“… el cual, siendo en forma de Dios, no estimó el ser igual a Dios como cosa a que aferrarse,” Filipenses 2:6.
¡A cuántas cosas nos aferramos en esta vida! Quizá sea por el esfuerzo que nos ha tomado alcanzarlas o por el beneficio que creemos nos darán en el futuro. Son cosas que hemos llegado a considerar como de suprema importancia por alguna u otra razón.
Cuando en nuestra mente y corazón llegan a tener esta categoría, las protegemos con nuestros recursos, con nuestra energía, y con la vida misma. Nos preocupa su reputación y la nuestra, por lo que las defendemos a capa y espada cuando sentimos que son atacadas. Las protegemos cuando las vemos amenazadas y castigamos a aquellos que se atreven a cuestionarnos. Nuestros sentimientos de ira y enojo revelan el control que tienen sobre nuestras vidas, su lugar en nuestro corazón y afectos.
No son necesariamente cosas malas, pero han llegado a ser demasiado importantes. Reinan supremas en cada decisión que tomamos y afectan cada dinámica interpersonal. Son causantes, a fin de cuentas, de cada conflicto.

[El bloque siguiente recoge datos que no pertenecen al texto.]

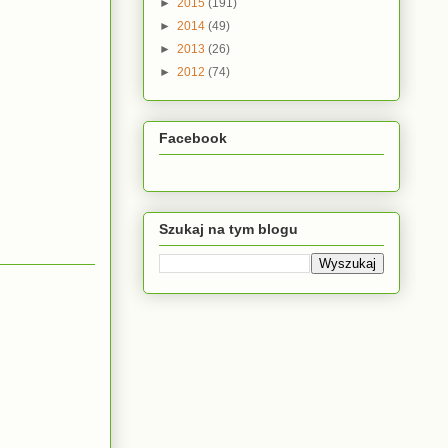
►
2015
(191)
►
2014
(49)
►
2013
(26)
►
2012
(74)
Facebook
Szukaj na tym blogu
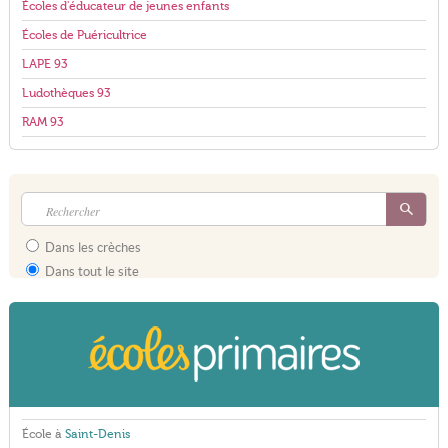
Écoles d'éducateur de jeunes enfants
Écoles de Puéricultrice
LAPE 93
Ludothèques 93
RAM 93
Dans les crèches
Dans tout le site
École à
Saint-Denis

Nos aferramos a ellas con todas nuestras fuerzas y corazón pues fuimos creados así. Necesitamos de otras cosas fuera de nosotros que nos den ese valor y propósito en la vida. No lo podemos evitar.
Sin embargo, nuestra necesidad mayor como criaturas es tener una conexión real con nuestro Creador y con sus propósitos. Cuando no podemos, inevitablemente buscaremos llenar ese hueco con algo o alguien más.

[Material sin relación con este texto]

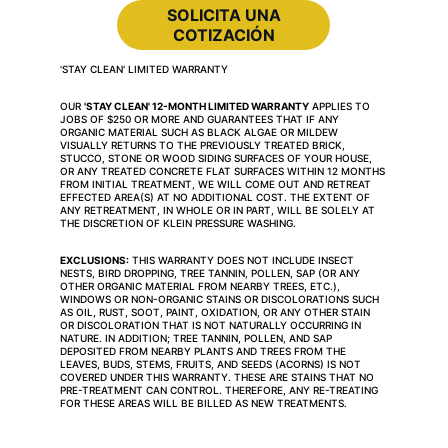
SOLICITA UNA
COTIZACIÓN
'STAY CLEAN' LIMITED WARRANTY
OUR 
'STAY CLEAN' 12-MONTH LIMITED WARRANTY
 APPLIES TO 
JOBS OF $250 OR MORE AND GUARANTEES THAT IF ANY 
ORGANIC MATERIAL SUCH AS BLACK ALGAE OR MILDEW 
VISUALLY RETURNS TO THE PREVIOUSLY TREATED BRICK, 
STUCCO, STONE OR WOOD SIDING SURFACES OF YOUR HOUSE, 
OR ANY TREATED CONCRETE FLAT SURFACES WITHIN 12 MONTHS 
FROM INITIAL TREATMENT, WE WILL COME OUT AND RETREAT 
EFFECTED AREA(S) AT NO ADDITIONAL COST. THE EXTENT OF 
ANY RETREATMENT, IN WHOLE OR IN PART, WILL BE SOLELY AT 
THE DISCRETION OF KLEIN PRESSURE WASHING.
EXCLUSIONS:
 THIS WARRANTY DOES NOT INCLUDE INSECT 
NESTS, BIRD DROPPING, TREE TANNIN, POLLEN, SAP (OR ANY 
OTHER ORGANIC MATERIAL FROM NEARBY TREES, ETC.), 
WINDOWS OR NON-ORGANIC STAINS OR DISCOLORATIONS SUCH 
AS OIL, RUST, SOOT, PAINT, OXIDATION, OR ANY OTHER STAIN 
OR DISCOLORATION THAT IS NOT NATURALLY OCCURRING IN 
NATURE. IN ADDITION; TREE TANNIN, POLLEN, AND SAP 
DEPOSITED FROM NEARBY PLANTS AND TREES FROM THE 
LEAVES, BUDS, STEMS, FRUITS, AND SEEDS (ACORNS) IS NOT 
COVERED UNDER THIS WARRANTY. THESE ARE STAINS THAT NO 
PRE-TREATMENT CAN CONTROL. THEREFORE, ANY RE-TREATING 
FOR THESE AREAS WILL BE BILLED AS NEW TREATMENTS.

Nuestro trabajo, educación, salud, familia y la vida misma son muy importantes, pero si han tomado un lugar supremo en nuestra vida, hay un problema. Arruinamos estas cosas y relaciones cuando les ponemos esa expectativa de que nos den el significado, satisfacción y seguridad que solo Dios puede dar.

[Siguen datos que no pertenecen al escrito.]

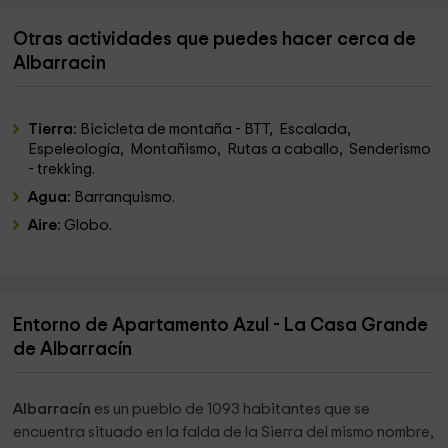
Otras actividades que puedes hacer cerca de
Albarracin
Tierra:
Bicicleta de montaña - BTT, Escalada,
Espeleología, Montañismo, Rutas a caballo, Senderismo
- trekking.
Agua:
Barranquismo.
Aire:
Globo.
Entorno de Apartamento Azul - La Casa Grande
de Albarracín
Albarracín
es un pueblo de 1093 habitantes que se
encuentra situado en la falda de la Sierra del mismo nombre,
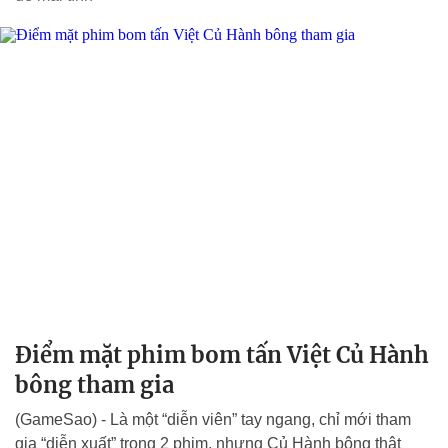
Điểm mặt phim bom tấn Việt Củ Hành
bông tham gia
(GameSao) - Là một “diễn viên” tay ngang, chỉ mới tham
gia “diễn xuất” trong 2 phim, nhưng Củ Hành bông thật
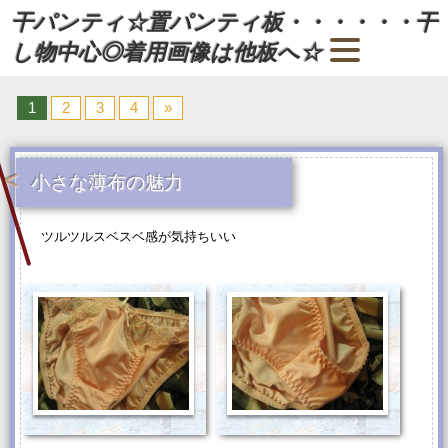
干パンティ☆置パンティ板・・・・・・干
し物中心◎着用画像は他板へ☆
1
2
3
4
»
小さな薄布の魅力
ツルツルスベスベ感が気持ちいい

Jesús no se aferró a sus derechos y privilegios como Hijo de Dios, no los estimó como supremos. Estimar no solo nos da la idea de “considerar”, pero también de “amar”. Por amor, más bien y sin dejar de ser completamente Dios, Jesús, sin considerarlos, tomó “forma de siervo” para encarnarse y obedientemente humillarse hasta la cruz para llevar a cabo su misión de redención.
Las buenas noticias para ti y para mi son que, gracias a esta gran obra de amor de nuestro Señor Jesucristo, en nuestro favor y en nuestro lugar, podemos reconocer esta continua lucha de nuestro corazón, examinar nuestros sentimientos para ver lo que nos revelan de lo que lo atan, y continuar rindiendo con manos abiertas toda área de nuestra vida a Él y a sus gloriosos propósitos divinos.
Piensa en esto y encuentra tu descanso y gozo en Él.